「愛媛38号」は後年になって、「果凍橙」なる愛称が付けられたことで、ネット上で注目を集めるようになる。「果凍」はゼリーの意味で、それだけ瑞々しいことを表す。果実を半分に切って握り潰し、果汁を勢いよく飛び散らせる。あるいは、果実に直接ストローを突き立て、そのまま果汁を吸えるとアピールする。こうした宣伝動画が話題を呼び、2020年時点の現地価格はかつての10倍の500グラム10元(当時の為替レートで155円)まで上がったという。
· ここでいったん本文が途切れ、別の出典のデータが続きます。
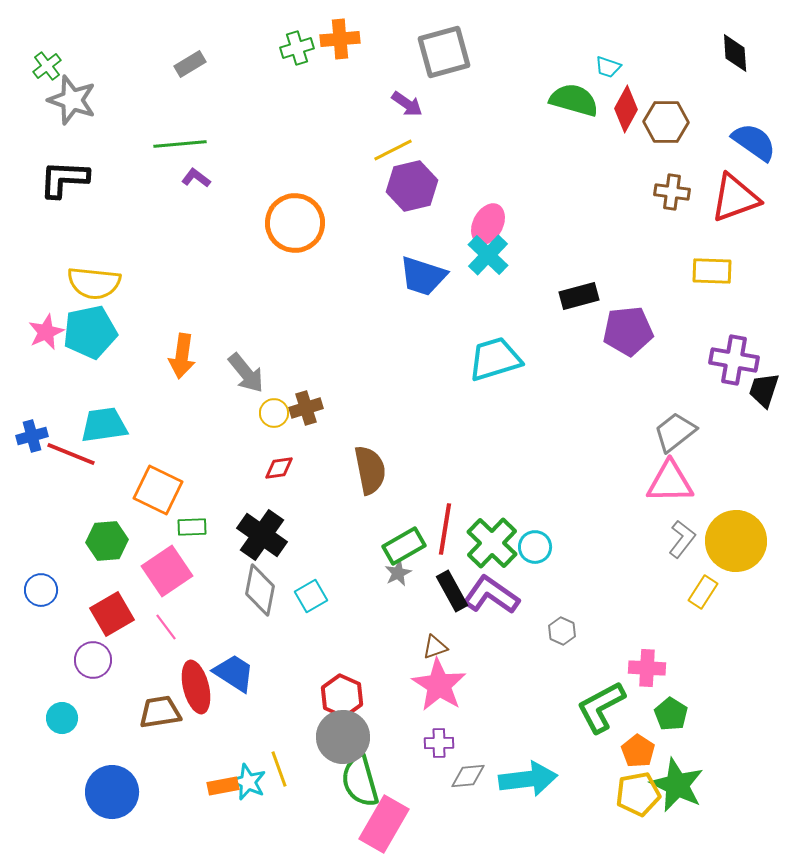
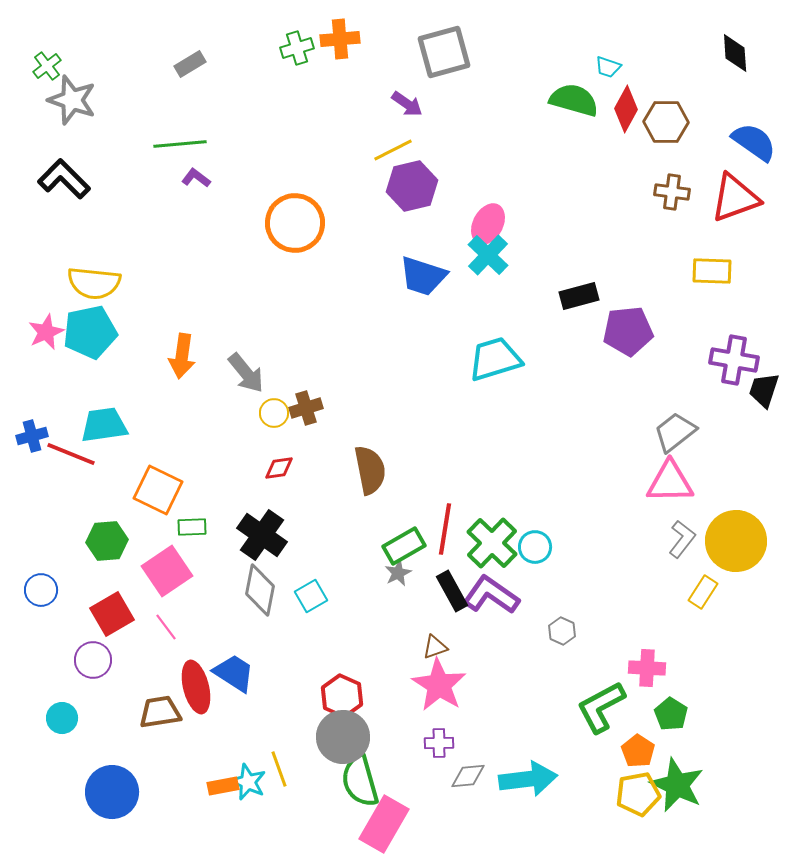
black L-shape at (64, 179): rotated 42 degrees clockwise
なお、譚氏は長年にわたるカンキツの生産振興の功績により、中国の最高行政機関である「国務院」から終生の生活手当を受けている。

中国の「愛媛38号」が別物である可能性はほぼゼロ

「中国で別のカンキツに愛媛38号の名前を勝手につけて、流通している可能性もあるとは思います……」

先ほどの取材で、愛媛県の農業担当者は、そうであってほしいと祈るような口調でこう付け加えていた。同県にとって、育成したカンキツの種苗が中国に無断で流出することは、脅威である。すでに述べたように、安価な中国産の「愛媛38号」が輸出されて人気を博せば、同県産のカンキツの輸出機会を損ないかねない。だから、信じたくない気持ちは分からなくはない。

とはいえ、別物である可能性は限りなくゼロである。そう言い切る理由は二つある。

一つ目は、もし別物であれば、愛媛県のごく一部の関係者以外は誰も知らない「愛媛38号」と名付ける意味がないからである。ブランドとして価値がない系統名を付けて、普及することに積極的な理由は見出せない。

二つ目は、普及した譚氏が愛媛から持ち帰ったと認めているのだ。これは、なによりも確かな証拠である。

おそらく、愛媛県の農業担当者も、それは十分に承知なのだ。それでも認めたくない胸の内を推察するに、無断流出という本来あってはならない現実が起きていれば、責任問題に発展しかねないし、場合によっては身内の関与まで疑う事態になりかねないからではないか。行政職員のOBが海外の産地から営農指導のコンサルタントとして招かれ、ついでに自県の種苗を無断で持ち出したという噂は、ときどき流れてくる。